*Exercise text:*
============================================================

Nor is there cause for alarm in the word anarchy, which
means in its ideal state unfettered self-government. If we
all were self-governed governments would be sinecures.
Anarchy often expresses itself in rebellion against
conventional art forms--the only kind of anarchy that
interests me. A most signal example is Henry James.
Surprising it is to find this fastidious artist classed
among the anarchs of art, is it not? He is one, as surely as
was Turginieff, the de Goncourts, or Flaubert. The novels of
his later period,--What Maisie Knew, The Wings of a Dove,
The Ambassadors, The Better Sort, The Sacred Fount, The
Awkward Age, and the rest,--do they not all betray the
revolution of Henry James from the army of the conventional?
He will be no dull realist or flamboyant romantic or
desiccated idealist. Every book he has written, from The
Lesson of the Master and The Pattern in the Carpet, is at
once a personal confession and a declaration of artistic
independence. Subtle Henry James among the revolutionists!
Yes, it is even so. He has seceded forever from the army of
English tradition, from Brontk, Eliot, Dickens, and
Thackeray. He may be the discoverer of the fiction of the
future.

============================================================

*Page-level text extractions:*
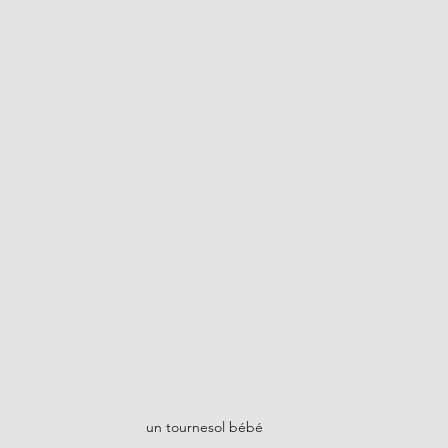
un tournesol bébé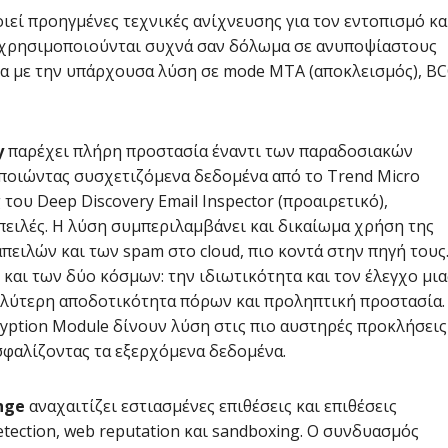
ιεί προηγμένες τεχνικές ανίχνευσης για τον εντοπισμό κα
 χρησιμοποιούνται συχνά σαν δόλωμα σε ανυποψίαστους
λα με την υπάρχουσα λύση σε mode MTA (αποκλεισμός), B
y
παρέχει πλήρη προστασία έναντι των παραδοσιακών
ποιώντας συσχετιζόμενα δεδομένα από το Trend Micro
 του Deep Discovery Email Inspector (προαιρετικό),
απειλές. Η λύση συμπεριλαμβάνει και δικαίωμα χρήση της
ειλών και των spam στο cloud, πιο κοντά στην πηγή τους
και των δύο κόσμων: την ιδιωτικότητα και τον έλεγχο μια
καλύτερη αποδοτικότητα πόρων και προληπτική προστασία.
cryption Module δίνουν λύση στις πιο αυστηρές προκλήσεις
φαλίζοντας τα εξερχόμενα δεδομένα.
nge
αναχαιτίζει εστιασμένες επιθέσεις και επιθέσεις
tection, web reputation και sandboxing. Ο συνδυασμός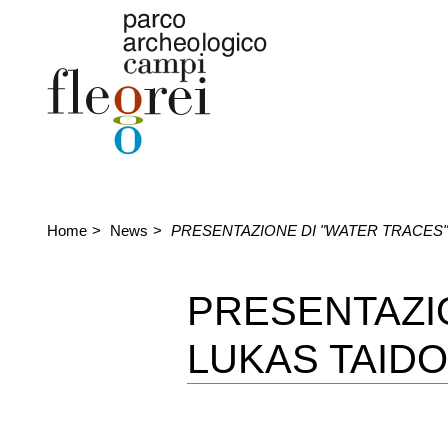
Home
News
PRESENTAZIONE DI "WATER TRACES" 
PRESENTAZIO
LUKAS TAIDO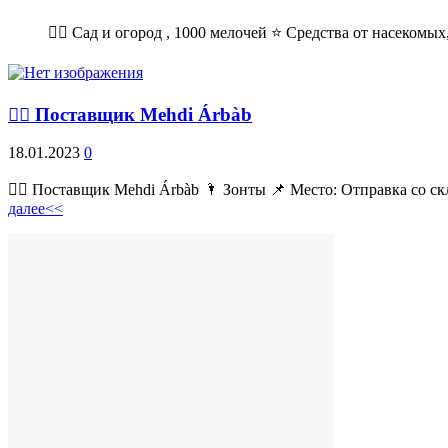
💁‍♂ Сад и огород , 1000 мелочей ⭐ Средства от насекомых,
💁‍♂ Поставщик Mehdi Árbàb
18.01.2023
0
💁‍♂ Поставщик Mehdi Árbàb 🌂 Зонты 📌 Место: Отправка со ск
далее<<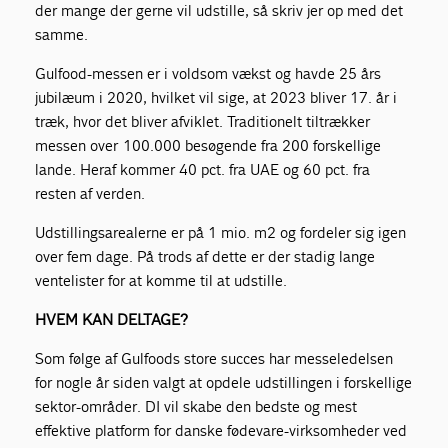
der mange der gerne vil udstille, så skriv jer op med det
samme.
Gulfood-messen er i voldsom vækst og havde 25 års
jubilæum i 2020, hvilket vil sige, at 2023 bliver 17. år i
træk, hvor det bliver afviklet. Traditionelt tiltrækker
messen over 100.000 besøgende fra 200 forskellige
lande. Heraf kommer 40 pct. fra UAE og 60 pct. fra
resten af verden.
Udstillingsarealerne er på 1 mio. m2 og fordeler sig igen
over fem dage. På trods af dette er der stadig lange
ventelister for at komme til at udstille.
HVEM KAN DELTAGE
?
Som følge af Gulfoods store succes har messeledelsen
for nogle år siden valgt at opdele udstillingen i forskellige
sektor-områder. DI vil skabe den bedste og mest
effektive platform for danske fødevare-virksomheder ved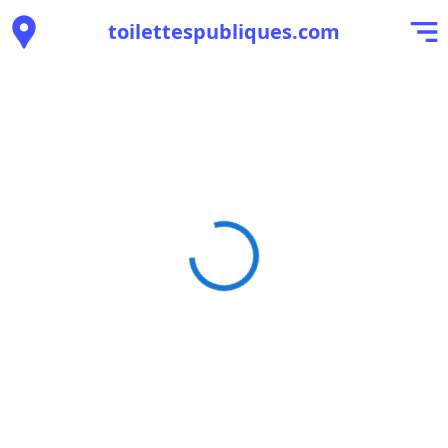
toilettespubliques.com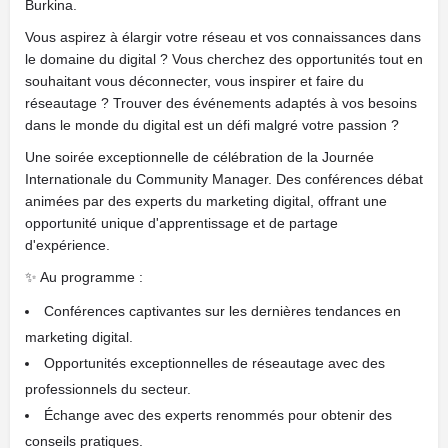
Burkina.
Vous aspirez à élargir votre réseau et vos connaissances dans
le domaine du digital ? Vous cherchez des opportunités tout en
souhaitant vous déconnecter, vous inspirer et faire du
réseautage ? Trouver des événements adaptés à vos besoins
dans le monde du digital est un défi malgré votre passion ?
Une soirée exceptionnelle de célébration de la Journée
Internationale du Community Manager. Des conférences débat
animées par des experts du marketing digital, offrant une
opportunité unique d'apprentissage et de partage
d'expérience.
✨ Au programme :
Conférences captivantes sur les dernières tendances en
marketing digital.
Opportunités exceptionnelles de réseautage avec des
professionnels du secteur.
Échange avec des experts renommés pour obtenir des
conseils pratiques.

============================================================

*Required actions:*
- A) Condense the paragraph of the Henry James passage that begins "Nor is there cause for alarm" into a short bulleted list that keeps its main facts.
- B) Answer these questions using the Henry James passage:
(i) What does the word anarchy mean in its ideal state?
(ii) Which three kinds of writer will James refuse to be?
(iii) What two things is every book he has written said to be at once?
- C) Resume the passage on Henry James and artistic anarchy, picking up right after its last sentence.

*Responses to the tasks:*
- A)
- In its ideal state, anarchy means unfettered self-government. If everyone were self-governed, governments would be sinecures.
- Anarchy often shows itself as rebellion against conventional art forms. This is the only kind of anarchy that interests the writer.
- Henry James is a leading example. Like Turgenev, the de Goncourts and Flaubert, he is an anarch of art.
- His later novels, such as What Maisie Knew, The Wings of a Dove and The Ambassadors, show his revolt from the conventional.
- He refuses to be a dull realist, a flamboyant romantic or a desiccated idealist.
- Each of his books is both a personal confession and a declaration of artistic independence.
- He has broken for good with the English tradition of Eliot, Dickens, Thackeray and others. He may be the discoverer of the fiction of the future.

- B)
(i) Unfettered self-government.
(ii) A dull realist, a flamboyant romantic, or a desiccated idealist.
(iii) A personal confession and a declaration of artistic independence.

- C)
The fiction of the future! It is an idea that propounds
itself after reading The Wings of the Dove. Here at last is
companion work to the modern movement in music, sculpture,
painting. Why prose should lag behind its sister arts I do
not know; possibly because every drayman and pothouse
politician is supposed to speak it. But any one who has
dipped into that well of English undefiled, the
seventeenth-century literature, must realize that to-day we
write parlous and bastard prose. It is not, however,
splendid, stately, rhythmic prose that Mr. James essays or
ever has essayed. For him the "steam-dried style" of Pater,
as Brander Matthews cruelly calls it, has never offered
attractions. The son of a metaphysician and moralist,--I
once fed full on Henry James, senior,--the brother of that
most brilliant psychologist, William James, of Harvard, it
need hardly be said that character problems are of more
interest to this novelist than are the external qualities of
rhetorical sonority, the glow and fascination of surfaces.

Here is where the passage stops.